Usando a Lei de Murphy a Seu Favor


 

            Intérpretes mais otimistas costumam considerar a Lei de Murphy de uma perspectiva lógica: “se alguma coisa pode dar errado, ela forçosamente dará errado, desde que tenha tempo o suficiente para isso”. O que não quer dizer que ela dará errado na primeira ou mesmo na segunda tentativa.
            Qualquer observação minimamente realista sobre o Mundo e a posição que o ser humano ocupa nele mostra-nos que não, que a Lei de Murphy está gravada na conformação do real, do mesmo modo, por exemplo, que a Lei da Gravidade. Como muito bem argumentou o Príncipe Sidarta Gautama, o Cosmos é uma gigantesca máquina de infligir sofrimentos, e o fato de sermos criaturas conscientes torna-nos, por excelência, os atores e espectadores das desgraças da vida.
            É claro que, do nosso ponto de vista, enquanto coágulos de matéria aptos à dor, quanto mais pudermos nos livrar do sofrimento, melhor. Afinal, já que não escolhemos as condições em que iríamos viver – pelo menos até onde vai nosso conhecimento! –, é justo desejar a tranqüilidade possível num universo que tende ao mal.
            Como ex-habitante de Recife, graduado em Direito e diplomata, estou profundamente familiarizado com todas as formas de desgraça que podem se abater sobre um mortal. Esse conhecimento empírico do sofrer me permitiu desenvolver certas intuições que se mostraram muitos úteis em minha busca pela tranqüilidade possível.
            Por exemplo, é uma verdade notória que muito raramente o universo concentra toda a maldade que tem reservada para uma pessoa em apenas uma modalidade de aborrecimento. Somos a todo tempo assediados por problemas de diversas ordens, sem relação aparente entre si, mas que se acumulam e se compõem para formar o quadro de nossa miséria – mais ou menos como quando a privada entope no mesmo dia em que esquecemos de pagar o boleto do condomínio. O Universo está à espreita, e tudo de que ele precisa é de uma deixa para nos assolar com abacaxis no trabalho e discussões de relacionamento.
            Uma pessoa inteligente pode usar essa característica do Cosmos a seu favor, e estou convencido de que bastará um exemplo simples para esclarecer essa afirmação aparentemente contra-intuitiva.  
             Imagine-se a cena de um assalariado que tenta voltar para casa no horário do rush.

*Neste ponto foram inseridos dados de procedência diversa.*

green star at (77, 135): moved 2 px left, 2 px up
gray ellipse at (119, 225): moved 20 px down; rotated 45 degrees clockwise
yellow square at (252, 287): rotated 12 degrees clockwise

Faminto e exausto, tudo que ele mais deseja é voltar para casa, tirar a roupa social – que lhe apertava todos os meridianos identificados pela medicina chinesa – e despencar no sofá. É do interesse do Plano Geral das Coisas, todavia, que ele passe horas preso no engarrafamento, com calor, sem ter mais o que fazer além de escutar a “Voz do Brasil”. Se alguém será atropelado, se um esgoto irá estourar ou se haverá uma enchente, não importa. O certo é que o Cosmos encontrará alguma maneira de congestionar ainda mais o trânsito, aumentando, assim, a pressão arterial do trabalhador. É a Lei de Murphy em ação.

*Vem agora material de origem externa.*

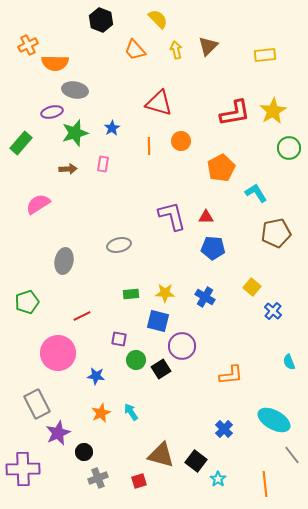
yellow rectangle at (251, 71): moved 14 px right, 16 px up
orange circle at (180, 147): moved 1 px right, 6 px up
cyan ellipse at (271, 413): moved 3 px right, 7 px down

            A maneira mais inteligente de escapar dessa enrascada é tentar usar o tempo de engarrafamento para fazer alguma coisa relevante como, por exemplo, mandar uma mensagem de celular extensa para a namorada. Minhas observações empíricas mostraram que, não importa quão longo seja o engarrafamento, se o motorista começa a escrever uma mensagem no celular, o carro da frente invariavelmente avança. É um fenômeno cosmológico ainda pouco estudado pelos físicos, uma intervenção subjacente da Lei de Murphy que compensa os efeitos do aborrecimento original. Toda vez que o motorista tentar continuar digitando sua mensagem no celular, o carro da frente andará mais um pouquinho, o que o forçará a interromper o que estava escrevendo. Se o seu principal objetivo fosse efetivamente mandar a mensagem, a Lei de Murphy estaria consumada, e tratar-se-ia de mais um aborrecimento para o rol das misérias daquele indivíduo. Mas se seu principal objetivo for chegar logo em casa, então o sofrimento secundário pode ser uma excelente maneira de amenizar os efeitos do problema inicial.

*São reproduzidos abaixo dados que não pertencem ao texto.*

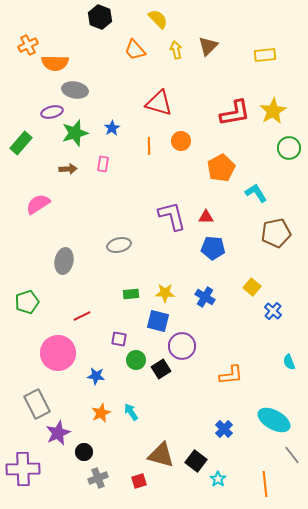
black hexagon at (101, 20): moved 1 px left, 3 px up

            E assim, com pequenos avanços, redigindo e apagando uma longa mensagem, é possível avançar quilômetros pelo coração das mais congestionadas metrópoles.  O Universo ficará confuso, e não saberá exatamente onde deverá concentrar sua má-vontade. O gesto do motorista que tenta redigir algo no telefone – um esforço que exige concentração – não pode ser ignorado por uma entidade que existe para aborrecer. Ainda que lhe interesse manter o trabalhador preso no engarrafamento, é tentador demais atrapalhar aquele gesto concentrado, aquela tentativa de comunicação possivelmente tão importante. Pode ser que ele esteja tentando transmitir uma informação a alguém que esteja em perigo, ou talvez ele esteja avisando outra pessoa para não vir por aquele caminho engarrafado. Não, é preciso atrapalhar! Andem os carros!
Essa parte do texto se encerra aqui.